The Masters of Business Administration, or MBA, is now over 100 years old. Harvard University launched the first MBA program in 1908, and hundreds are now available around the world.
The MBA is an internationally-recognised degree that develops the skills required for a career in business, although the core curriculum of an MBA is useful for managerial roles in a variety of fields. Plenty of resources exist to find MBA programs worldwide, such as FindMBA, which provides support for applicants as well as detailing course options at hundreds of schools from prestigious universities such as Oxford to business specialists such as the London School of Business & Finance LSBF. But what are the benefits of an MBA?
Higher earning potential
Let’s look at the big one first! MBA graduates have a qualification that can open many doors to attaining high level management positions, and the salaries that come with them. MBA holders earn average salaries that are as much as twice as high as those of other graduates. They also recoup, on average, one third of their course fees within a year of graduating, with student debts generally paid off within four years.
Broad range of skills
Most of the bad press around MBAs will criticise their focus on the finance side of business, but course structures have changed a lot in the century MBAs have been taught. Business strategy, leadership and organisational behaviour are now key parts of the course, alongside the essential traditional analytical skills.
MBAs utilise unique lecture methods that allow students to develop, and better understand their strengths and limitations in a way that will allow them to bring more value to a business – whether it’s one you join, or one you start yourself. An MBA could also prepare you for launching your own start-up, helping you write a business plan and acquire venture capital.
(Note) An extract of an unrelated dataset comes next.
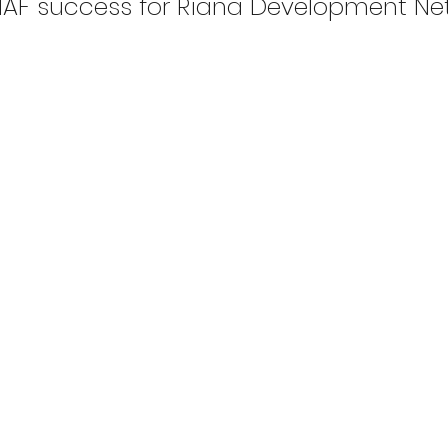
AF success for Riana Development Ne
Just like with any university course, an MBA provides an opportunity to make connections that will stay with you for years to come. On an MBA, however, these connections will become valuable business contacts that should serve you well throughout your career. You will also gain access to a valuable alumni network that can provide support during transitional periods and job searches.
Although an MBA shouldn’t be a requirement for any particular job or field, the head-start it can give you is very valuable. An MBA qualification sends a message to future employers that you are a driven individual who is already business-savvy, reducing the need for time consuming on-the-job training that still won’t give you as firm a grounding as a focused two years of study. There are also a wide range of “niche” MBA courses available, including those that concentrate on emerging markets or sustainability, meaning you could find yourself first in line as an expert in newly-developing fields.
As with any course, whether undergraduate or post-graduate, it has to be the right fit for you, and at the right university. Take your time to research both carefully, but keep an MBA in mind if a successful career in business is your goal.